> [Task instructions]: Begin with the first line of the material and write out each line exactly, ending with the line that contains "left elbow: (579, 758, -16)". Pictures are not part of the copy.
--- START ---
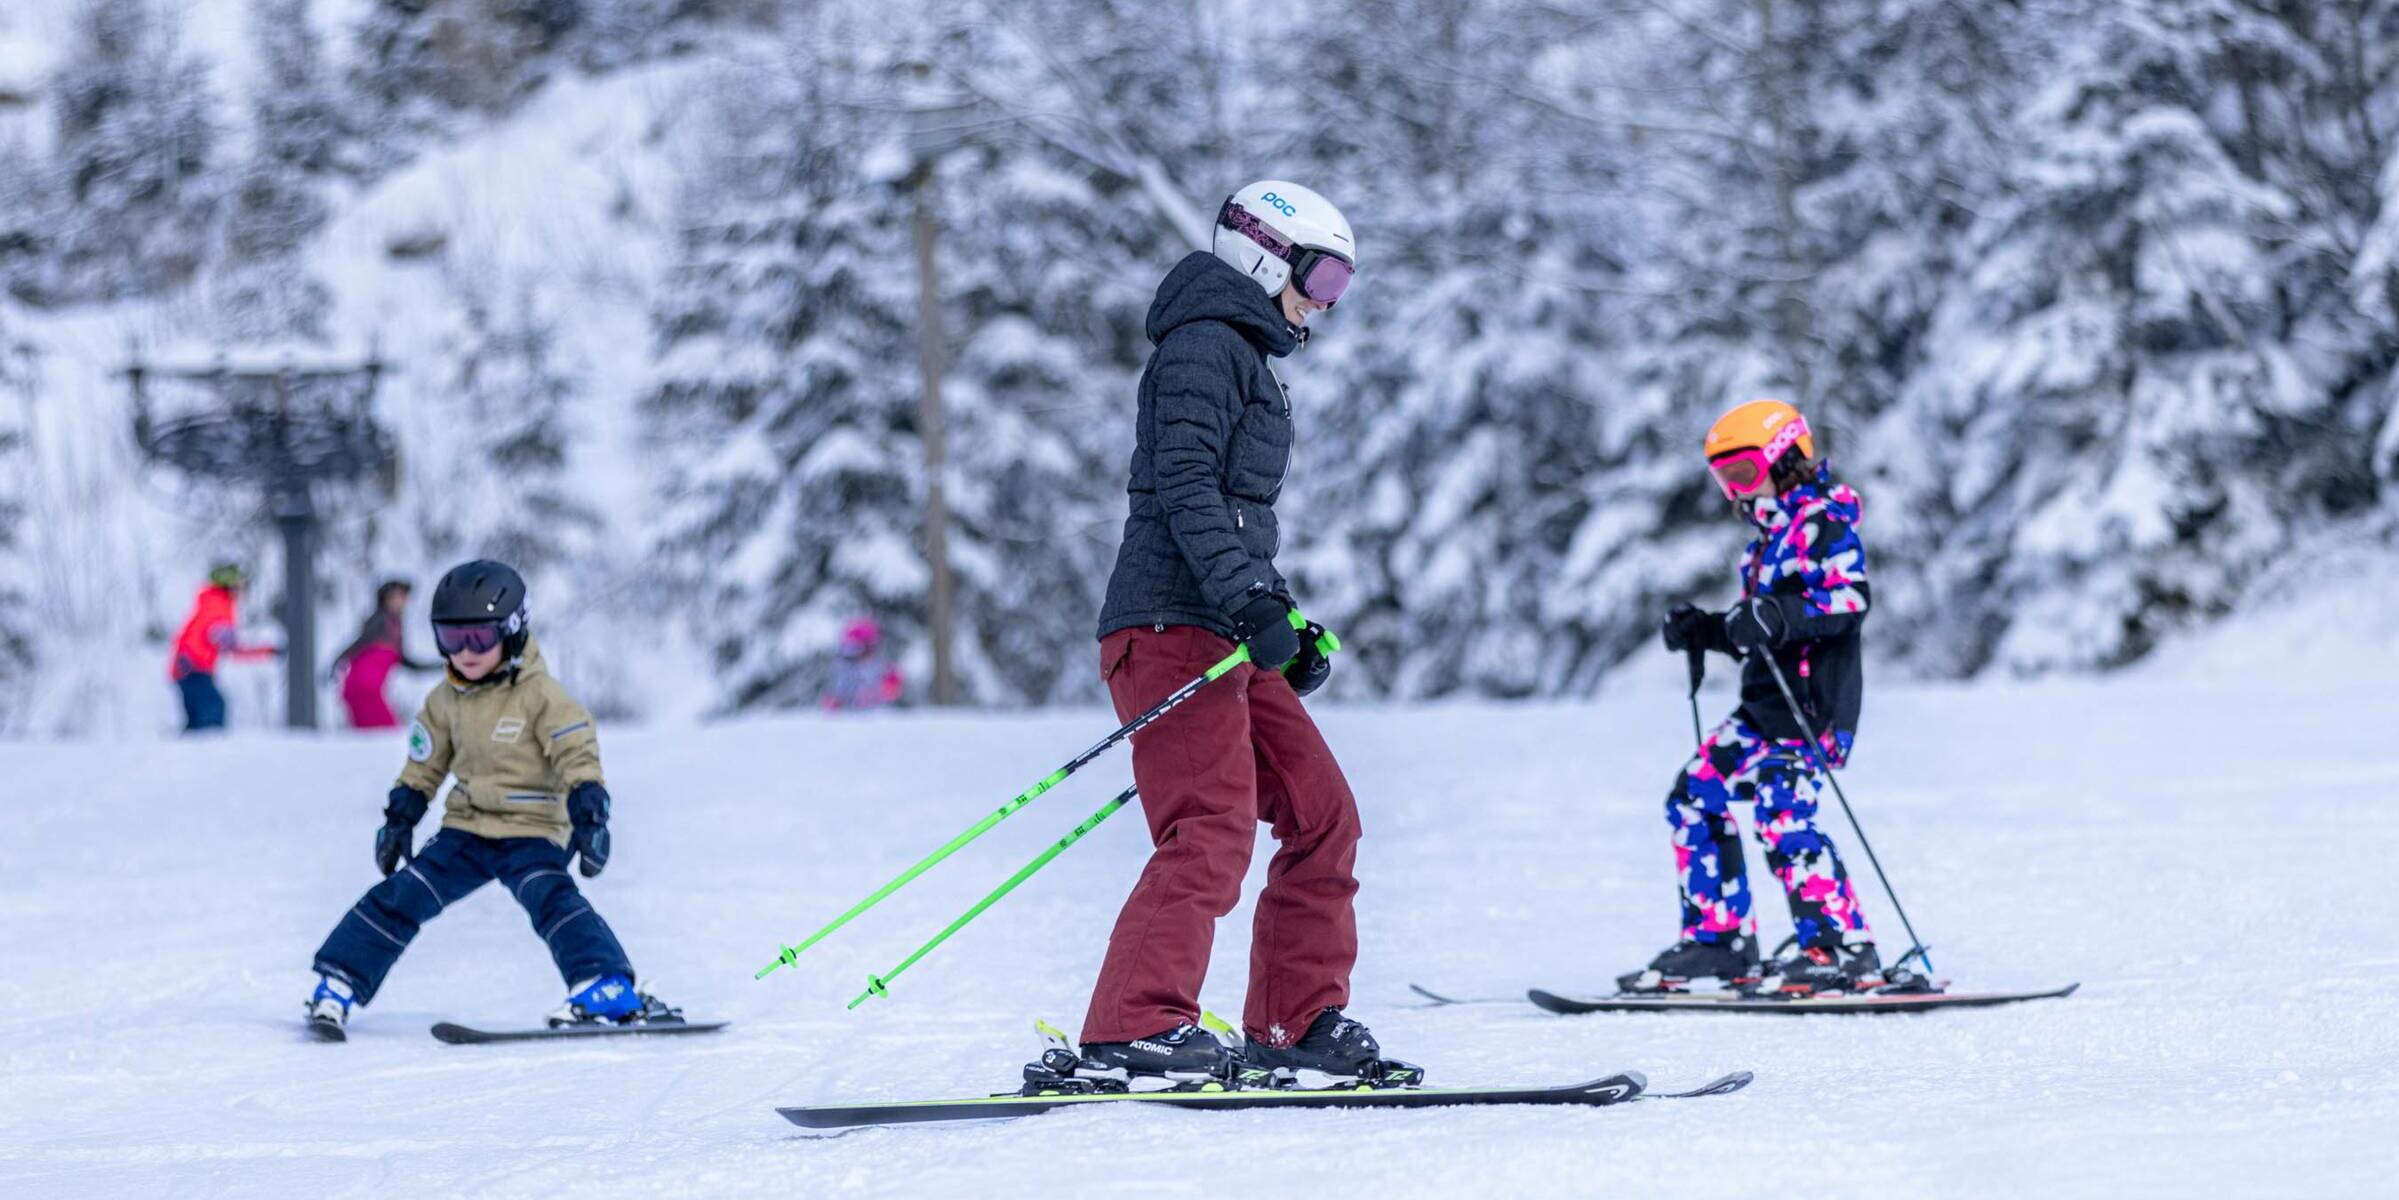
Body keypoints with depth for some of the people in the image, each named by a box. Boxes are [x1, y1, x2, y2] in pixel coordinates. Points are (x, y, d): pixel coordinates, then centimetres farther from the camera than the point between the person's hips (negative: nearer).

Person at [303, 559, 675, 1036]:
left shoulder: (541, 696, -12)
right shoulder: (447, 700, 5)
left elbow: (579, 758, -16)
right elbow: (424, 765, 18)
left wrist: (590, 818, -27)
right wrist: (399, 819, 16)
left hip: (531, 831, -5)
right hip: (465, 830, 5)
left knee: (552, 900, -28)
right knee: (400, 896, -2)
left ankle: (608, 991, -33)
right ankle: (337, 987, 6)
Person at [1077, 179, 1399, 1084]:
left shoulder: (1248, 358, 27)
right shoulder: (1206, 346, -5)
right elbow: (1186, 489, -18)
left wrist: (1284, 631, 24)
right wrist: (1251, 599, -26)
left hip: (1224, 637, 10)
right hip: (1173, 627, -10)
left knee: (1322, 817, 9)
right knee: (1215, 829, -20)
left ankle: (1296, 1024, 14)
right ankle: (1132, 1034, -27)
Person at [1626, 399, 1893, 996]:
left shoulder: (1823, 521, -7)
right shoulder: (1773, 533, 22)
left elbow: (1851, 597, -23)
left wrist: (1780, 617, -35)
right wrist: (1702, 631, 14)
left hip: (1813, 701, -10)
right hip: (1767, 703, 10)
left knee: (1783, 816, -21)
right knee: (1695, 799, 8)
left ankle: (1843, 949, -21)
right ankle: (1719, 937, 13)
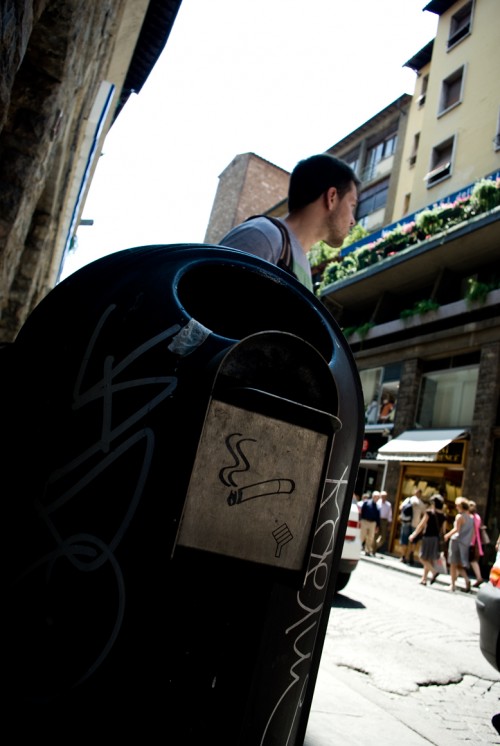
--- END ---
> [Your solution]:
Body keypoints with depth for some of the people in the image, each named by a box. Boxes are [x1, y1, x2, y2] in pixel coordinates. Points are (x, y, d): pixel coordinates, then centimetres farther from the camera than the point between the person's hips (negative: nearer).

Person at [303, 559, 675, 1036]:
left shoulder: (541, 696, -12)
right shoulder: (447, 700, 5)
left elbow: (579, 758, -16)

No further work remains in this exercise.